━━ 本文抜粋

司馬昭が残してくれた取り巻きだ。青二才だった武帝を助ける人々だ。

当の司馬孚は、魏晋革命に正面から反対した。曹髦を殺した賈充を、強く断罪した。禅譲して去った曹奐を見送って、
「私は死ぬまで、大魏の臣です」
と言った。遺言では、陵墓に魏の貞臣だと刻んだ。

司馬孚については、このサイト内の
死ぬまで魏の純臣なり、司馬孚&司馬望伝
でやりました。2008年7月19日に書き終えてるが、字が小さいという欠点を抜きにしても、内容がちょっと読めたもんじゃない (笑)

武帝から見ると、司馬孚は最高に煙たい。しかし司馬孚を優遇せざるを得なかったのは、まだ地位の安定しなかった武帝の妥協だ。

武帝の妥協は、司馬孚のみが例外だった。
司馬順(司馬懿の六弟・司馬通の子)は、司馬孚と同じように魏晋革命にネガティブな態度を取った。ただしネガティブさは、司馬孚よりずっと軽微だった。司馬孚は革命そのものを否定したが、司馬順は革命のプロセスにケチを付けただけだ。革命を否定したわけじゃない。
だが司馬順は、西域に流罪になった。兄が北海王で、弟が陳王になれたのだから、血筋は充分に貴かった。明らかに司馬順の行動が不興を買った結果だ。

━━━━
━━ 表示された行

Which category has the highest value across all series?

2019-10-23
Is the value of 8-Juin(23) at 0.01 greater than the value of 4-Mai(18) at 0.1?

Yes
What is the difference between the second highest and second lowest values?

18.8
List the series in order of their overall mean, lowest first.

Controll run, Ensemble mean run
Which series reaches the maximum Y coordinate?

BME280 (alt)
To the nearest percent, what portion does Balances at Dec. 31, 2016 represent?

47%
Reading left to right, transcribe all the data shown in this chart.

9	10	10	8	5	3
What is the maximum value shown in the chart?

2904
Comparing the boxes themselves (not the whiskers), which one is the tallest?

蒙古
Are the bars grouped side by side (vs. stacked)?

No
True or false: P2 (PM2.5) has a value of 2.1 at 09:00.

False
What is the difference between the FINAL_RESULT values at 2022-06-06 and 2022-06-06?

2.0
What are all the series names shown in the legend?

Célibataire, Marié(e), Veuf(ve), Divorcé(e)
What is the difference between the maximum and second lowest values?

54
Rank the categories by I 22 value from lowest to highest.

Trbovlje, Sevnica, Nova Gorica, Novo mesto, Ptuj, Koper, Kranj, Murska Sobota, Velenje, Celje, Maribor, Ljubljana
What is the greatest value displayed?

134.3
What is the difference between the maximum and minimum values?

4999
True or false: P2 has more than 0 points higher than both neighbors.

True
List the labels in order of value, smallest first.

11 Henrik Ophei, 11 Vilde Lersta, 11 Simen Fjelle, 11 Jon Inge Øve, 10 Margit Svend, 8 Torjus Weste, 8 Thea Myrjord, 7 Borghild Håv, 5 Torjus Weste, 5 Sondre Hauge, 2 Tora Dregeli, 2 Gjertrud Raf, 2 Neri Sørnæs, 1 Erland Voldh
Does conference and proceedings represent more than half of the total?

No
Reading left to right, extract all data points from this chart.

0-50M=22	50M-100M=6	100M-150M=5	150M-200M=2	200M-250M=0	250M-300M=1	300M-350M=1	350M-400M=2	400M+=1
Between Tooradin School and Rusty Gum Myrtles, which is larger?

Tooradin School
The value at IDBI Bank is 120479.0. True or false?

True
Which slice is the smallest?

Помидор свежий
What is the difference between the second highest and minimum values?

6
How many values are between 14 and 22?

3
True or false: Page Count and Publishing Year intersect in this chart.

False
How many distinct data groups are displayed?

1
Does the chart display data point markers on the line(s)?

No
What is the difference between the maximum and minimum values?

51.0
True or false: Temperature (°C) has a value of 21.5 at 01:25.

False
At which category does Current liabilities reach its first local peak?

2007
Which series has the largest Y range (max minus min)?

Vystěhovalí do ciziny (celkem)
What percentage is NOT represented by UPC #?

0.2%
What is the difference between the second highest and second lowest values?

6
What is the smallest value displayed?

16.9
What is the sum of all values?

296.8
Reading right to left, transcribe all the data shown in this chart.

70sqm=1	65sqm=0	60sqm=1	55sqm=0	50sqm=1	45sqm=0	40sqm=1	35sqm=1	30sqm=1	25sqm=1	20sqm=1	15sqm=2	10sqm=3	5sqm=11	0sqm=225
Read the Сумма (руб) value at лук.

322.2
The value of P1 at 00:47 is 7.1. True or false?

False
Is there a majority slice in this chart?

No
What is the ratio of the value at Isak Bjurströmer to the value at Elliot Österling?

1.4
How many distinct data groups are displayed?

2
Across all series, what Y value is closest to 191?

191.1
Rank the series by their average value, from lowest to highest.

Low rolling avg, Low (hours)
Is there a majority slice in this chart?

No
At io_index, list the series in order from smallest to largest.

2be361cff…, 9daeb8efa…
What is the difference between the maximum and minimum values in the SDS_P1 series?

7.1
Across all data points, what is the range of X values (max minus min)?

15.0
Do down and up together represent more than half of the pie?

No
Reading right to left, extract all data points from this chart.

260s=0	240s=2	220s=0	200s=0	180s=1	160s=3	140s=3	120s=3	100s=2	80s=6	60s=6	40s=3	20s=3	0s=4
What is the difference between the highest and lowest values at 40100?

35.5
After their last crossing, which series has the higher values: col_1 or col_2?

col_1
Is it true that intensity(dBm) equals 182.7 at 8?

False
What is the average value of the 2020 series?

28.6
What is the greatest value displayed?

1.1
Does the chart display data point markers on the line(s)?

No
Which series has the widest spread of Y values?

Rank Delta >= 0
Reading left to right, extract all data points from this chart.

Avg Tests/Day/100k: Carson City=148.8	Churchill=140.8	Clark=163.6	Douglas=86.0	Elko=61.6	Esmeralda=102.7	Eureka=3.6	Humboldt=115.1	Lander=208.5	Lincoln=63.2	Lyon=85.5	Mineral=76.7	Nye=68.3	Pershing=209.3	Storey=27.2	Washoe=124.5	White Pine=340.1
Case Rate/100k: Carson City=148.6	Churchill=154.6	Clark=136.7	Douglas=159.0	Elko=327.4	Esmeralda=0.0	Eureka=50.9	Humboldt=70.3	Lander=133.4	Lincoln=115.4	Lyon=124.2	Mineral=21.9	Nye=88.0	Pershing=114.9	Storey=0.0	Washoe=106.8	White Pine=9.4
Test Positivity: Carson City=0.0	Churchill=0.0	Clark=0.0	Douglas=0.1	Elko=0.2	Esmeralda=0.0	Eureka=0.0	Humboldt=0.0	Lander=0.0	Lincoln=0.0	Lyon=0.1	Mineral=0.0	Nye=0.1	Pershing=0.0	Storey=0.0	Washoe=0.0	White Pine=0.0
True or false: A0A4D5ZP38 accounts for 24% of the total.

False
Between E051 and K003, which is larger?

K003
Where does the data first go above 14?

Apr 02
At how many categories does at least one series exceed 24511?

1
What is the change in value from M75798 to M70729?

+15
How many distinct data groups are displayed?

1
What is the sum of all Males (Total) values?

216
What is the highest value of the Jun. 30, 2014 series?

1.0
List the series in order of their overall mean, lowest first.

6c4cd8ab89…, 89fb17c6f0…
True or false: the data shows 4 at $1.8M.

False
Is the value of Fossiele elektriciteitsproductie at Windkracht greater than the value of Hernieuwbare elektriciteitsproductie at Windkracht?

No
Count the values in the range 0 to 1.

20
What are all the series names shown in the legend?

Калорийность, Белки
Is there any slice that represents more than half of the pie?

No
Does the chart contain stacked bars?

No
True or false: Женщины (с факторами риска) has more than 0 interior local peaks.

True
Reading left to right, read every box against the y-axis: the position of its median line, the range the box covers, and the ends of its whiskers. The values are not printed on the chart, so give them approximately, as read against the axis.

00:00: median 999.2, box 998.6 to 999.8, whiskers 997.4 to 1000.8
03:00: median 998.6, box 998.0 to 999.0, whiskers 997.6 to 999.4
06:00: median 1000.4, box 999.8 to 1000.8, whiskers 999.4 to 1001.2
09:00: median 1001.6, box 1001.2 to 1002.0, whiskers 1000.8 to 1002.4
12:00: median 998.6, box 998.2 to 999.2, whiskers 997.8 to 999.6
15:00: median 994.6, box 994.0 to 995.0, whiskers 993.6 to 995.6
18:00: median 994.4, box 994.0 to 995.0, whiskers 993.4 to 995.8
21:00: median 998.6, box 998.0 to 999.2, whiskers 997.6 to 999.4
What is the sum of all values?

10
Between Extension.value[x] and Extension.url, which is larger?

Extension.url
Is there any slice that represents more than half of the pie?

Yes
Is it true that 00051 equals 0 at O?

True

━━━━

→ 練習問題
a – 本文について、次の問いに答えなさい。
(i) 司馬孚は、禅譲して去った曹奐を見送るときに何と言ったか。
(ii) 筆者が司馬孚と司馬望の伝を書き終えたのはいつか。
(iii) 司馬順はどこに流罪になったか。
b – 本文で、司馬順の流罪は彼の行動が不興を買った結果だと筆者が判断している理由を説明しなさい。
c – 本文の内容を二文で要約しなさい。
上に並んだ行は、ここでは一切使いません。

→ 各問の解答
a –
(i) 「私は死ぬまで、大魏の臣です」
(ii) 2008年7月19日
(iii) 西域

b – 司馬順は兄が北海王、弟が陳王になれたほどで、血筋は充分に貴かったからです。血筋に問題がない以上、流罪は行動のせいだと筆者は考えています。

c – 司馬孚は魏晋革命に正面から反対し、死ぬまで魏の臣だと述べたが、地位の安定しない武帝は妥協して彼を優遇せざるを得なかった。しかしその妥協は司馬孚だけの例外で、革命のプロセスに不満を示しただけの司馬順は、貴い血筋にもかかわらず西域に流罪となった。